November Heralds Dramatic News

Three months absent from my website signifies some dramatic events in our lives.  That short space of time, though, has ensured that things for husband Olivier and myself are going to be vastly different from how we imagined our retirement life together would be.

There’s a good reason for the adage that moving is as stressful as a divorce, but it was exhilarating, too,  to move finally from Hindmarsh Island back to Belair on September 27.  Olivier would agree that our stylish new retirement home has been a source of great joy to us. We have wallowed in a wonderful sense of achievement, unpacking countless boxes and finding a place for everything we love.  Many hours have been spent pondering on where to hang our art, especially my favourite pieces which have been stored since our marriage almost four years ago! The new kitchen is a dream, the lounge a stylish home theatre with window walls giving the appearance of living among the tall gums. My study is a work in progress and so I write in Olivier’s “bureau’’ with its high angled ceiling, defined with Oregon beams.

However, a sadness surrounds us like a heavy morning mist that descends upon our hilly suburb in Autumn. We cannot get away from it, even as we watch young blokes with wheelbarrows, picks, shovels and myriad other tools shape the remnants of the old garden into a lovely new and different landscape.

Last week, Olivier  returned home from a long stay in Ashford Hospital and together we have struggled with the news that the chemotherapy which seemed to show promise in July has become ineffective.   It happened on the day he was scheduled to have his last chemotherapy treatment and we had planned to stay in a hotel in the evening to celebrate. Instead, he didn’t have the treatment and he was hospitalised. Intense pain heralded this turn-around and instead of strolling along one of Adelaide’s glorious beaches hand in hand as we had planned, I have had to learn how to give my lovely Frenchman morphine injections.  It is amazing how easily I have slipped into the unfamiliar role of carer.

Now it is November, “Movember month’’ the Cancer Council of Australia’s initiative to raise funds for prostate cancer and my son Tyson is growing a black, bushy  moustache to support the cause.  The least I can do is return to the keyboard and tell you how this deadly disease has invaded our lives over  the last three months .

Friday last week, Olivier was discharged from hospital after four days of radiotherapy and we celebrated with afternoon tea at the home of good friends Danny and Helena Kotazek.  They have a strong connection to the situation as their son, Dushan is the head oncologist at Tennyson Centre for cancer treatment, but he is not treating Olivier because he does not treat family or friends.

We sat together and I listened as the old friends spoke in French and we dined on pumpkin soup spiced with ginger and helped ourselves to a plate filled with delicious French pastries from The Red Door bakery down the road in Croydon.

“He is a French patissiere,’’ Helena told us proudly.

It was a delicious event, shared with their daughter Eva, who came to visit Olivier.

Yet,  Monday began with a home visit from “prof’’ the palliative care expert, Professor Ian Maddocks, who had seen Olivier in hospital.   Had we wanted to dwell in the land of denial, he was not the right audience. Instead, he ordered RDNS services to the house to help continue the pain management forged in hospital.  Olivier could not be in kinder hands. Professor Maddocks is the architect of palliative care, pain management for life limiting disease, and has devoted his life to alleviating suffering.
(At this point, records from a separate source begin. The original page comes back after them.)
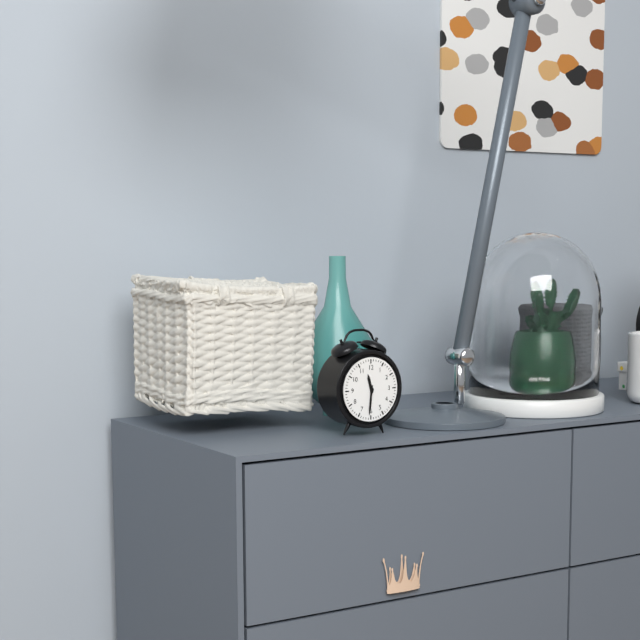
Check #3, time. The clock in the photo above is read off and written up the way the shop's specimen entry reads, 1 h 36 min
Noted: 11 h 31 min
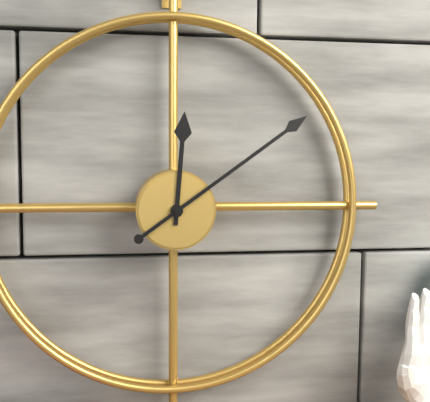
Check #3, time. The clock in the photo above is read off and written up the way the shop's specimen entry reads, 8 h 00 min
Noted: 12 h 09 min
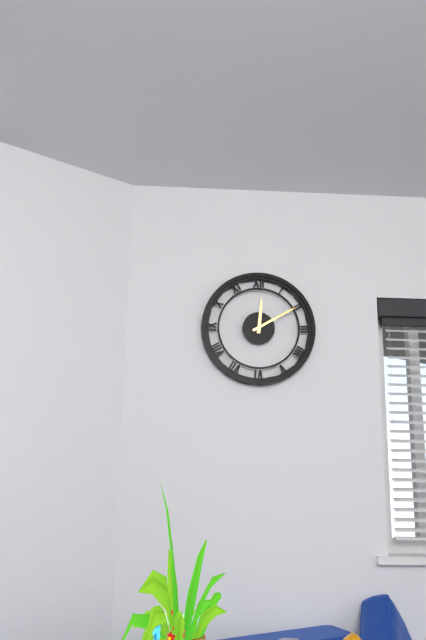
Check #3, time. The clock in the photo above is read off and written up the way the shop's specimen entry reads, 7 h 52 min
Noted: 12 h 10 min
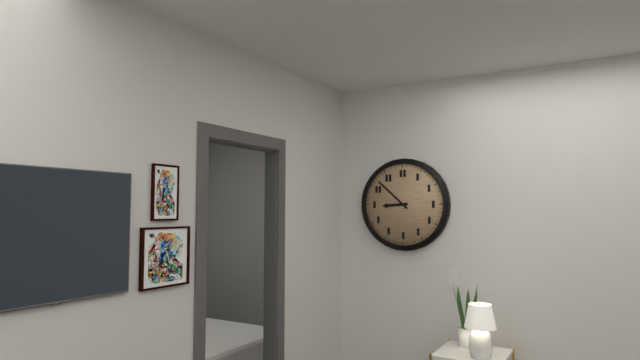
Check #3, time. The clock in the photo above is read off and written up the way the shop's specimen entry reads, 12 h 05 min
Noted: 8 h 52 min
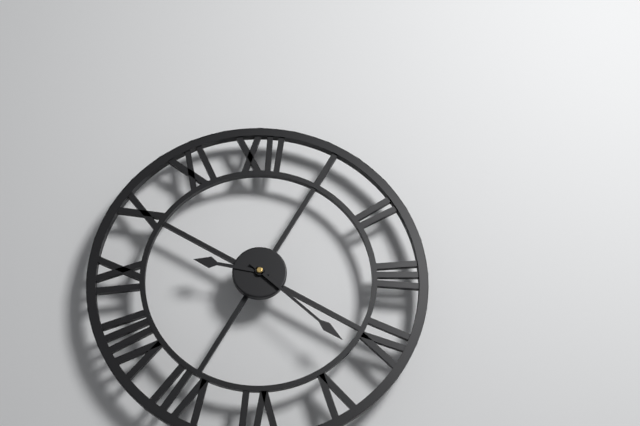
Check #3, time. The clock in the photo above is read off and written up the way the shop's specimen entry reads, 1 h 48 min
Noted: 9 h 22 min
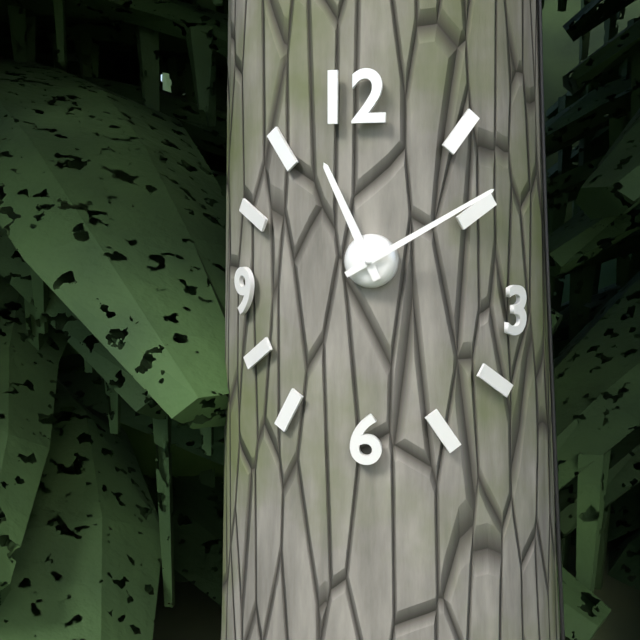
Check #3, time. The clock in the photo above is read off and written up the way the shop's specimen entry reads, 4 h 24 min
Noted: 11 h 10 min
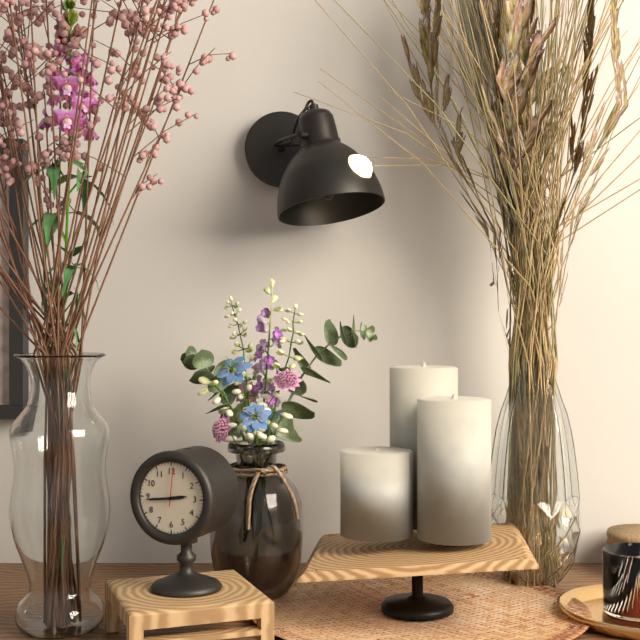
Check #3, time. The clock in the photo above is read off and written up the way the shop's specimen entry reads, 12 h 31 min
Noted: 2 h 44 min
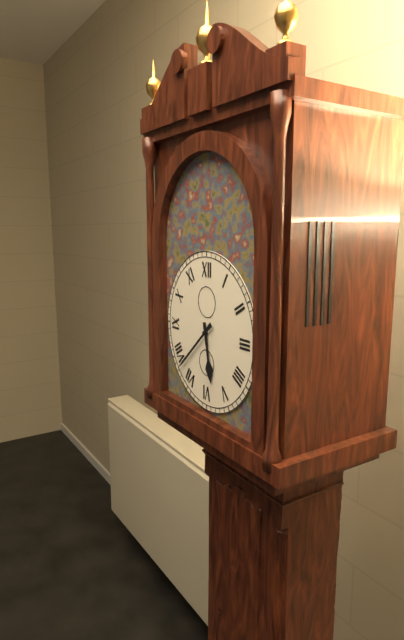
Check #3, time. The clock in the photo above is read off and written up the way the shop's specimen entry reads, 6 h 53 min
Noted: 5 h 38 min
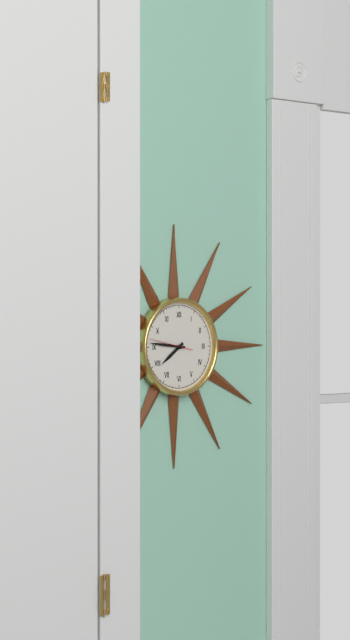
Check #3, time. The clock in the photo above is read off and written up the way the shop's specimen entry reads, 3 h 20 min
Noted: 7 h 46 min
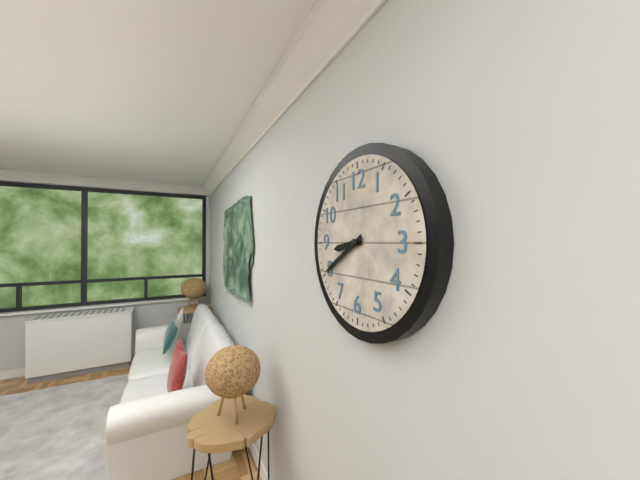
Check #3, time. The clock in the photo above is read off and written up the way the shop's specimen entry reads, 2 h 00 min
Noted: 8 h 40 min
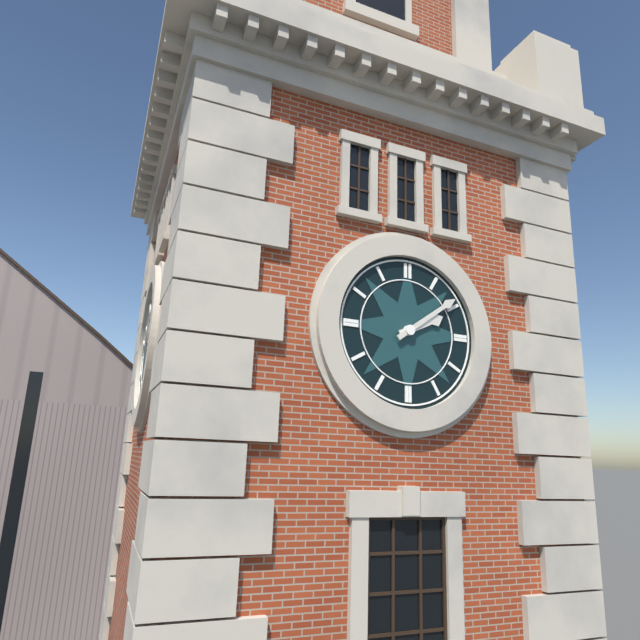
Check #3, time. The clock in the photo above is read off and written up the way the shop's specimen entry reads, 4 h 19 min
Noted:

Ten months after husband Olivier was diagnosed with advanced prostate cancer – we have  been faced with the reality of planning for his palliative care.

So this is the week Donna, the RDNS nurse begins to call and the week the occupational therapist comes and assesses the home recommending independent living aids for Olivier. This is the week, he has become more disabled on his left side and it is the week he decides to use a walking stick.

“Well, they say I’m a chalkie, so I can’t fall, can I?’’ he says.

It is now four months since we were first told darling Oli was dying and we are so thankful for the medical technology – the chemotherapy – which has scrounged enough time for us to move (on September 27) and settle so comfortably into our new home.

Today we entertain another eminent professor – Ross McClelland, who is the newly-appointed head of prostate cancer research at the Flinders University’s $200 million Cancer education and Training unit,  which will open in 2012. He is married to former Advertiser Newspapers colleague and journalist friend, Jill Pengelley and he pops a bottle of Chandon Brut to toast our new home. However,  in retrospect, we should have also “cracked a coldie’’  for a cure for cancer from the research laboratories of the new facility.

Which brings us to the future.  Like Jimmy Stynes, who is also facing secondary bone cancer, Oli may not win this battle. But on Monday,  Olivier begins the next round. . . another regime of a different chemotherapy to try and stem the cancer once more.  It is not a cure, but, around the corner, with generous donations for research into the cause and treatment of prostate cancer, there will be a cure.